Ideenfeste

Unmittelbar nach Pfingsten feiern wir den Dreifaltigkeitssonntag und am Donnerstag darauf Fronleichnam (= Leib des Herrn). Das sind sogenannte Ideenfeste. Die meisten Feste im Kirchenjahr sind Ereignisfeste: An Weihnachten gedenken wir der Geburt Jesu, an Ostern seiner Auferstehung, an Pfingsten der Herabkunft des Heiligen Geistes; Dreifaltigkeit Gottes ist aber kein Ereignis, sondern eine Wahrheit, eine ‚Idee‘. Deshalb Ideenfest. Fronleichnam ebenso, da feiern wir die Gegenwart Jesu Christi im Sakrament des Altares.

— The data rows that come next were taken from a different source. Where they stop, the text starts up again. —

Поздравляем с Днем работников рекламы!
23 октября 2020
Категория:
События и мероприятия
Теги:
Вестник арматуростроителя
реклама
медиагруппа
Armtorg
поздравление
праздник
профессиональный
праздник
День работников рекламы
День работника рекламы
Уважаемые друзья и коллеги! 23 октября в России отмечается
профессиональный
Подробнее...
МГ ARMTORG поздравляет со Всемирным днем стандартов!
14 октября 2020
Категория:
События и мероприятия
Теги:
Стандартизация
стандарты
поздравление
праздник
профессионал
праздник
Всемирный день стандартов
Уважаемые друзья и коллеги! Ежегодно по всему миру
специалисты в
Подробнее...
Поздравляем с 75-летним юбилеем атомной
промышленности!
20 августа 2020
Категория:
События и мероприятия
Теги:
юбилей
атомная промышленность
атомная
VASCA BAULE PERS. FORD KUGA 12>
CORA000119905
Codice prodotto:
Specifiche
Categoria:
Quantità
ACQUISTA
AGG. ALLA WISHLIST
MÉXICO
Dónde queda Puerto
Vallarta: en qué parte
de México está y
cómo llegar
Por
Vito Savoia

Vielleicht wäre es besser, von Wahrheitsfesten zu sprechen. Idee klingt ja irgendwie harmlos (‚ich hab ‚ne Idee‘), erinnert sogar an Ideologie. Eine Ideologie ist gerade das Gegenteil von Wahrheit, sie ist „falsches Bewusstsein“.
Andererseits: Klingt Wahrheitsfest nicht anmaßend? Was ist Wahrheit, fragte schon Pilatus kritisch beim Prozess Jesu. Auch moderne Geisteswissenschaften sind von einer letzten Wahrheit wenig überzeugt. Der eine sieht es ja so, der andere anders. Jeder soll nach seiner Fasson selig werden.

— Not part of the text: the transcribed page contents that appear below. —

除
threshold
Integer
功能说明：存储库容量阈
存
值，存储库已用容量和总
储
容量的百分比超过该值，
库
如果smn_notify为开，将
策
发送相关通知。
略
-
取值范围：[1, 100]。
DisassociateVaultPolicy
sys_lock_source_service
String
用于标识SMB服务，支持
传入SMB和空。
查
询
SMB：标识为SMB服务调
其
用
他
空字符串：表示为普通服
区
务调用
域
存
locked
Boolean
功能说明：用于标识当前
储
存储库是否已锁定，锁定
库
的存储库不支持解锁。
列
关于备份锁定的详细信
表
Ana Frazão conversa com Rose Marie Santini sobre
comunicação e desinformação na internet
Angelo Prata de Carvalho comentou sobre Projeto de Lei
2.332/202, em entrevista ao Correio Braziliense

Dass alle frei sind, zu denken was sie wollen, klingt gut. Aber spätestens, wenn sich daraus in der Praxis Konflikte oder Kriege ergeben, haut das nicht hin. Dann muss eine Wahrheit her, sonst gibt es ein Heil-loses Durcheinander.
Die Religion ist von einer letzten Wahrheit überzeugt.

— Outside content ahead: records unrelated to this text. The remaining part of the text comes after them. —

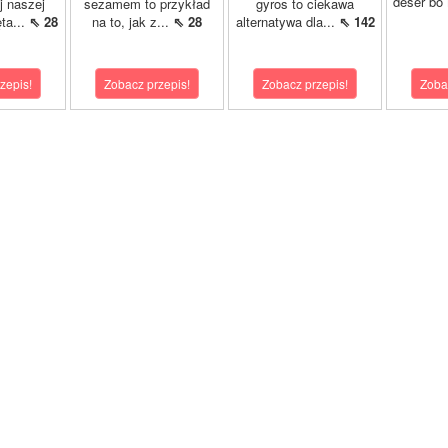
deser bo
j naszej
sezamem to przykład
gyros to ciekawa
ta...
⇖ 28
na to, jak z...
⇖ 28
alternatywa dla...
⇖ 142
zepis!
Zobacz przepis!
Zobacz przepis!
Zoba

Was ist nun die Wahrheit von Dreifaltigkeit und von Fronleichnam und wozu sind sie gut? – Dreifaltigkeit sagt, dass Gott nicht in einer einsamen Ferne thront, sondern in sich pulsierende Liebes-Beziehung ist, Vater zum Sohn, Sohn zum Vater, im Heiligen Geist. Diese Liebe ist die Seins-Plattform aller guten Beziehungen auch beim Menschen, dem Geschöpf dieser Liebe. Fronleichnam sagt, dass selbst die Liebe Gottes nicht bei sich bleiben kann. Sie will, zuletzt in der Hingabe des eucharistischen Brotes, unter uns wohnen: Diese Liebe, Jesus Christus, kann von sich sagen: "Ich bin der Weg und die Wahrheit und das Leben" (Joh 14,6), und: Die(se) Wahrheit wird euch freimachen (Joh 8,32). Wovon? Von der Angst, alles sei zufällig, alles gleichgültig und daher sinnlos. - Feste des Kirchenjahres sind wie Bojen im Meer des alltäglichen Einerlei.